Data to use:

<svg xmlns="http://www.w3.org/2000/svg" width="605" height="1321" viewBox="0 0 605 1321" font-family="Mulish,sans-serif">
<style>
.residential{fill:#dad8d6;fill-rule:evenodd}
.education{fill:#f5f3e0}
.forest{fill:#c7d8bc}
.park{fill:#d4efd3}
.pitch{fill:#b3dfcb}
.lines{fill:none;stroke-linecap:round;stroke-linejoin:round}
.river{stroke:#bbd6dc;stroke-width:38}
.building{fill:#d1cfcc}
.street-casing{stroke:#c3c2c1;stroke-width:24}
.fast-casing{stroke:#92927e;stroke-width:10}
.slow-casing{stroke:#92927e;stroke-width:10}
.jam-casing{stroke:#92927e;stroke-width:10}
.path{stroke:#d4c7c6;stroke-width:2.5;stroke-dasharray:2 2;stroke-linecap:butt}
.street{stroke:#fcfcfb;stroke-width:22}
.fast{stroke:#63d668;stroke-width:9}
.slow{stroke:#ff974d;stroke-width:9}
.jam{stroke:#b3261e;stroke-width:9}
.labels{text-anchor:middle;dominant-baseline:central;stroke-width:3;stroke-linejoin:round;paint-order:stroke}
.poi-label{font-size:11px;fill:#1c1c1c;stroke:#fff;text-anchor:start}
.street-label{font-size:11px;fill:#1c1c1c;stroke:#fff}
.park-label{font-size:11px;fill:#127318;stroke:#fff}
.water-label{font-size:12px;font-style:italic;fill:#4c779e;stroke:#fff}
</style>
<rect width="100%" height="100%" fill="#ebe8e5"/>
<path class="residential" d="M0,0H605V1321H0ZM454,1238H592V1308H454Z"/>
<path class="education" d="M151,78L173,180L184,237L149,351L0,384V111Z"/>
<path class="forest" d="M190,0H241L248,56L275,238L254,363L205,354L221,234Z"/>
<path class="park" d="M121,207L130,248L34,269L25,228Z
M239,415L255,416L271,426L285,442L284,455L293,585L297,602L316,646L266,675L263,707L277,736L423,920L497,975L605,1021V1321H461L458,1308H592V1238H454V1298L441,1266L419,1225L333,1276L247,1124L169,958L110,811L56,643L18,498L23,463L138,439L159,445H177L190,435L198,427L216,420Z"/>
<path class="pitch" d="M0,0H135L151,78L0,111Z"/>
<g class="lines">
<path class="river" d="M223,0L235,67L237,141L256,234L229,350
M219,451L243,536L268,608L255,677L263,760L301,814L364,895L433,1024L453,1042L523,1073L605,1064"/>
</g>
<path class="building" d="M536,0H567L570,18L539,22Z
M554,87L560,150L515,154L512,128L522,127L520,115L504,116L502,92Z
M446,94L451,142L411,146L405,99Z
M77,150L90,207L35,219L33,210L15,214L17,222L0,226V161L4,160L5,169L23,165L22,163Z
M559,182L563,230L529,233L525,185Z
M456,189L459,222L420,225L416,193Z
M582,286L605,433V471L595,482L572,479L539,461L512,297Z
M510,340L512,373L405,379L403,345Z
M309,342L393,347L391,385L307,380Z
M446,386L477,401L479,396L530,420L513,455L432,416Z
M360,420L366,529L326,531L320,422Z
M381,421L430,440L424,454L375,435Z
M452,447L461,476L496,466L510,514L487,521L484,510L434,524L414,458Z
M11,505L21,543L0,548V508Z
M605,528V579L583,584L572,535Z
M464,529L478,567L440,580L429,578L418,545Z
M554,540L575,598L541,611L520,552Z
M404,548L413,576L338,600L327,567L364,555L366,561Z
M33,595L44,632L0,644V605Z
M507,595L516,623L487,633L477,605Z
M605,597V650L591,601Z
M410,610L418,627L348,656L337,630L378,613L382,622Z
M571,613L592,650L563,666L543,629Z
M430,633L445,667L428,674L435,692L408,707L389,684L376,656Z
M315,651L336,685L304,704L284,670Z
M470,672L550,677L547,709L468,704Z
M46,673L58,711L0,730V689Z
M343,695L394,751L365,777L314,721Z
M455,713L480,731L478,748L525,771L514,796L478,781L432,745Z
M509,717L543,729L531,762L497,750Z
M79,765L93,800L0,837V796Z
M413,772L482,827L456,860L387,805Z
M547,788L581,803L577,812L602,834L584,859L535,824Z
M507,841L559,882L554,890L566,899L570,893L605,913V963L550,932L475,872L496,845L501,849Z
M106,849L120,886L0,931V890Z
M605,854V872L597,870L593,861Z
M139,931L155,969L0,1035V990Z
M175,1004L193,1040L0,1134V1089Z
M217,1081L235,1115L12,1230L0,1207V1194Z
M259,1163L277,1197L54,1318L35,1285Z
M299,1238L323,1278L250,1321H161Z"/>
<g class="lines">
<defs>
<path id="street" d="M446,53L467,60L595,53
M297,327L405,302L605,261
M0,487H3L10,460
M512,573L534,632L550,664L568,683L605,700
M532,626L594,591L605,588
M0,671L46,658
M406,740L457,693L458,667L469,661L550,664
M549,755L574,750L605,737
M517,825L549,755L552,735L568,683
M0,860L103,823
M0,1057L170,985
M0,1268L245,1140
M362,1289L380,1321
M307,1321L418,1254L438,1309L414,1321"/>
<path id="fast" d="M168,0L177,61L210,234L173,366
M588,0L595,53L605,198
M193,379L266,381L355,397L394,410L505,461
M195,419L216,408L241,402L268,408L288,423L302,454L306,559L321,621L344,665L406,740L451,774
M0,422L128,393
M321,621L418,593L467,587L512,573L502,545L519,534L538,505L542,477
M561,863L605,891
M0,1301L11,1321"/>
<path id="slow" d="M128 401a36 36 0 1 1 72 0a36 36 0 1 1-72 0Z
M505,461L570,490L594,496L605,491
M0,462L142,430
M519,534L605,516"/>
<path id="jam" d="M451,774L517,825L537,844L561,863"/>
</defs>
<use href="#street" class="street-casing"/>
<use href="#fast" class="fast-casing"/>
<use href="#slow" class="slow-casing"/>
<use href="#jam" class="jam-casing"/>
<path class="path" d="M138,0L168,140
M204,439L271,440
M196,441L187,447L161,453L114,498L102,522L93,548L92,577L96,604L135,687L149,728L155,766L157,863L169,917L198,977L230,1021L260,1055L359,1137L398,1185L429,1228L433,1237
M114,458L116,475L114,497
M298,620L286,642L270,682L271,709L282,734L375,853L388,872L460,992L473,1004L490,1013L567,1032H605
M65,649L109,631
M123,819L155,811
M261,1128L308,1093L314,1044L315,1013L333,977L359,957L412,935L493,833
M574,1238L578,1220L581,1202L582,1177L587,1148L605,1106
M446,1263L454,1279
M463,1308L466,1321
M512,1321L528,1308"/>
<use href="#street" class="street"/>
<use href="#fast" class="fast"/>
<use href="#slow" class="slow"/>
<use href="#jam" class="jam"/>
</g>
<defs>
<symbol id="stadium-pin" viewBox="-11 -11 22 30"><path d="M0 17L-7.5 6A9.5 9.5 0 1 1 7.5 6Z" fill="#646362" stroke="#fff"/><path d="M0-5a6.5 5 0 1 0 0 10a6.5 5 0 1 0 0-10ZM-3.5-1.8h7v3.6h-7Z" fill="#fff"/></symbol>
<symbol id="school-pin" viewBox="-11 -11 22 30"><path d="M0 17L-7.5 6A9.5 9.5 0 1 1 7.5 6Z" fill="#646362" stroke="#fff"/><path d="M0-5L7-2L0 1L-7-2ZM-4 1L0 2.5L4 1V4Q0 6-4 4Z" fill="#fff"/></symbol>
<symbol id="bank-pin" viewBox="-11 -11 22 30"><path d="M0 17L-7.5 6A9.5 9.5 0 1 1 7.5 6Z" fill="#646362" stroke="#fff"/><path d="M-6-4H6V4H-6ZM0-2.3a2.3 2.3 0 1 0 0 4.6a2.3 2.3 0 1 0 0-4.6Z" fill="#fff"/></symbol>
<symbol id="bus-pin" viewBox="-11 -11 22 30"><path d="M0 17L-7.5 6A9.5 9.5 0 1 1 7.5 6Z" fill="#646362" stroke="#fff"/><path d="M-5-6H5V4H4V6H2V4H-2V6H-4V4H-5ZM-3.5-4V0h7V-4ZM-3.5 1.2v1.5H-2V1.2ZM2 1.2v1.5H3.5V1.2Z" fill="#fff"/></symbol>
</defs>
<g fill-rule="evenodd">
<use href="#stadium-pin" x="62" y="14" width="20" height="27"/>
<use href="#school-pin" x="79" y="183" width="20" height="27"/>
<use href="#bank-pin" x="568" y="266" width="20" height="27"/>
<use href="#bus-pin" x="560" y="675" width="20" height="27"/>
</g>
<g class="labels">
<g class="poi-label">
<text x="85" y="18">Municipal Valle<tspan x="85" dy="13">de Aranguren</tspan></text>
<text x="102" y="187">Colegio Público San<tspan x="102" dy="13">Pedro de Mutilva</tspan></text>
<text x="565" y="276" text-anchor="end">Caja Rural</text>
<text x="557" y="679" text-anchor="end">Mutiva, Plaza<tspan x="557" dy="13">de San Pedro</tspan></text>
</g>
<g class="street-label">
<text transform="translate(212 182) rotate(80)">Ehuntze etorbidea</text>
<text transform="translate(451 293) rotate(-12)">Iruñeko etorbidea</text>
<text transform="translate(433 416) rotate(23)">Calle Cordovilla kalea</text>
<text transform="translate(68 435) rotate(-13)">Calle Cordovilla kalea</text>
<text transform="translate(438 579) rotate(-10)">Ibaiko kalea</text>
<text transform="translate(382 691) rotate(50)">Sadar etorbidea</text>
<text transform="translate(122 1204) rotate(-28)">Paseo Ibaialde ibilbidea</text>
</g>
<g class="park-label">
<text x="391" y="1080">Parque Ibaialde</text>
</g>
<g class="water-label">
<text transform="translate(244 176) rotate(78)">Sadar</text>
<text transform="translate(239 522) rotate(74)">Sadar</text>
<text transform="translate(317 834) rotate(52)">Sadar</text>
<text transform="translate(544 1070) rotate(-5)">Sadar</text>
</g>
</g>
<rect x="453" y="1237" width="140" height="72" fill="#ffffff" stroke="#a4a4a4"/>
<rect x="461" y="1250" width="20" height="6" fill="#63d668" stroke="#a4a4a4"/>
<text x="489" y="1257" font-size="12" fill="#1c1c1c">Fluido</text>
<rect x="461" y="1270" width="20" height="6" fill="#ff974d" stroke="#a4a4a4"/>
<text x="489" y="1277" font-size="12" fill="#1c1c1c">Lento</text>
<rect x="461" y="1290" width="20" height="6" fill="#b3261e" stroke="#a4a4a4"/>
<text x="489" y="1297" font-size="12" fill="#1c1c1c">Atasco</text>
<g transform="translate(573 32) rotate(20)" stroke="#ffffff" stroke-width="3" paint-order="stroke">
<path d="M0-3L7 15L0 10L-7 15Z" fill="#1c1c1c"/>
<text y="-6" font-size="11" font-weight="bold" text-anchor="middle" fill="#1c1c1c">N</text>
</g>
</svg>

What you need to do:
If a line of the listing above holds the string "rule", copy it.

The completed task:
.residential{fill:#dad8d6;fill-rule:evenodd}
<g fill-rule="evenodd">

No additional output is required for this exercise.